By Morgan Wright
New York City, New York
The COVID-19 pandemic has severely impacted the restaurant business, especially in a city like New York that thrives off of tourism—as well as its residents going out to eat. Since mid-March of 2020, over one thousand restaurants have been forced to close permanently, leaving waiters and kitchen staff jobless and small business owners under an immense amount of stress.
When COVID-19 began infecting New Yorkers at an increasingly alarming rate, Mayor Bill de Blasio and Governor Andrew Cuomo made the executive decision to close all on-site dining for restaurants on March 17, 2020. It was only in Phase 2 of Cuomo’s reopening plan on June 22, 2020, that restaurants could resume outdoor dining with strict guidelines on curbside seating and social distancing. On July 6, 2020, it was announced that restaurants could resume indoor dining at 25% capacity. The allowance of indoor dining only lasted until December 11, when Cuomo announced an official indoor dining ban in response to a spike in COVID-19 cases.
In the spring of 2020, restaurants had to think outside the box to keep their businesses alive. Some reimagined their menu and provided creative solutions to takeout.
As winter approached, restaurants were tasked with a new challenge, making outdoor seating possible (and comfortable), even when the weather is below freezing.

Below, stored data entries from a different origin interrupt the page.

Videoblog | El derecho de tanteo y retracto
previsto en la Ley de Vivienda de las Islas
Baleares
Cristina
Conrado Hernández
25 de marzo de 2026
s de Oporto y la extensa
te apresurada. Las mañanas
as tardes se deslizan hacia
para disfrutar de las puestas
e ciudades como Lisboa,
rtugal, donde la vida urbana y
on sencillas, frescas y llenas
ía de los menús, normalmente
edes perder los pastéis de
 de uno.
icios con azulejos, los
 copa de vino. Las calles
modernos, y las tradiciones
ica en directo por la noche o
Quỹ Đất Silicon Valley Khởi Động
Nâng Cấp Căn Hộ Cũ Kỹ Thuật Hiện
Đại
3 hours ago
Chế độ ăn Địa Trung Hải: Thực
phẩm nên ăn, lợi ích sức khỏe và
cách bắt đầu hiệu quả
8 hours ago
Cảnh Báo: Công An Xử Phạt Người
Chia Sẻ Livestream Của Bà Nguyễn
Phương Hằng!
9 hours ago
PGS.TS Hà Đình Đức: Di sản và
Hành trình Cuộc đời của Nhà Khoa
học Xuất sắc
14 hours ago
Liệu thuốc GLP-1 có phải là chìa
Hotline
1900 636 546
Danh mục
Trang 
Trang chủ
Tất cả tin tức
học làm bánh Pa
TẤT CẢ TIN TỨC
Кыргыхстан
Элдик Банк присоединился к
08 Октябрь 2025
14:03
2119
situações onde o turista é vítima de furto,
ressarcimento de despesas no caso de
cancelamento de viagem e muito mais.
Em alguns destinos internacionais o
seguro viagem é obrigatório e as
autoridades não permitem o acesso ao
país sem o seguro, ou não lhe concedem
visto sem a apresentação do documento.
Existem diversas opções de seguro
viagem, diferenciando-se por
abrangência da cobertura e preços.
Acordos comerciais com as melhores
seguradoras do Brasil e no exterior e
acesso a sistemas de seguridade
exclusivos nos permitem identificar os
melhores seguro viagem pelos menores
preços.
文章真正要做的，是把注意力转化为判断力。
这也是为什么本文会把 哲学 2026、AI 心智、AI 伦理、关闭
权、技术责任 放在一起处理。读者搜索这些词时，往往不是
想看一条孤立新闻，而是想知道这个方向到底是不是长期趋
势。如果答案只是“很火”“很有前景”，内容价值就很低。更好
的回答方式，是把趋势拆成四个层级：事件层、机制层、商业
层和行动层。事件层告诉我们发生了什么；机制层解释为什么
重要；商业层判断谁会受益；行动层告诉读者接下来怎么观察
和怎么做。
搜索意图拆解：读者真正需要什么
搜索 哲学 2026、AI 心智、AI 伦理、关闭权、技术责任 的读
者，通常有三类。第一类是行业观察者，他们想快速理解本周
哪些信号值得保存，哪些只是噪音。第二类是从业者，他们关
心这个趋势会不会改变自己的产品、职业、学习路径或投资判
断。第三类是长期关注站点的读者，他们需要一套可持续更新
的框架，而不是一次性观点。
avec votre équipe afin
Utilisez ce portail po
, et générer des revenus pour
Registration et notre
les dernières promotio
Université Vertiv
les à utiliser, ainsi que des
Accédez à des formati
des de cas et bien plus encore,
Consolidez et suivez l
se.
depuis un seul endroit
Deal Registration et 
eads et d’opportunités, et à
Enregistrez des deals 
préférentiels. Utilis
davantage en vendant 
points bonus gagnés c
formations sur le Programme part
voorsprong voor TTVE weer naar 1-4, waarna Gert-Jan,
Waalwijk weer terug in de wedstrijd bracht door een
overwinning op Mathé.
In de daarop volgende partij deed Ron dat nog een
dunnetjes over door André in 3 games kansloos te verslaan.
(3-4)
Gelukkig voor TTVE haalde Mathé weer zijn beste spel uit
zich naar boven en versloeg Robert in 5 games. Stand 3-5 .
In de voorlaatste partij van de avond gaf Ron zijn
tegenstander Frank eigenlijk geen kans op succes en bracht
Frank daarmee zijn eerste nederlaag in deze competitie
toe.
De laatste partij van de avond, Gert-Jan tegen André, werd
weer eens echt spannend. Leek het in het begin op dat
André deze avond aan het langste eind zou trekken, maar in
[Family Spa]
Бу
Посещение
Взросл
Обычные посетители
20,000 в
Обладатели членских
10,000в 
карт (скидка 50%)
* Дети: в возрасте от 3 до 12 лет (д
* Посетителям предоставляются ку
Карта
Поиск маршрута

Restaurants that had the financial resources came up with creative solutions to combat the challenges of outdoor dining in the winter months. The restaurants that prioritized attracting customers, ensuring safety, paying their employees and adhering to the city’s strict guidelines were able to keep their businesses afloat.
For example, Mr. Purple on the Lower East Side constructed multiple heated snow globes situated on a rooftop that come with blankets and spectacular views of the city. At Daniel on the Upper East Side, mini summertime themed cabanas have been installed.
However, not all restaurants have been so fortunate. In most cases, creating an appropriate outdoor structure (or structures) that adheres to NYC’s strict guidelines is timely and expensive. Some smaller restaurants have invested in a few heaters, but most of the time a few heaters are not sufficient to create an attractive outdoor dining setup for most customers. The city’s guidelines require outdoor structures to have two sides open to the street in an effort to increase air flow and reduce the spread of COVID-19. There also must be six feet between tables and different parties.
Though adaptation has been attempted, New York City’s restaurants have been hit hard, and only time will reveal the long term consequences.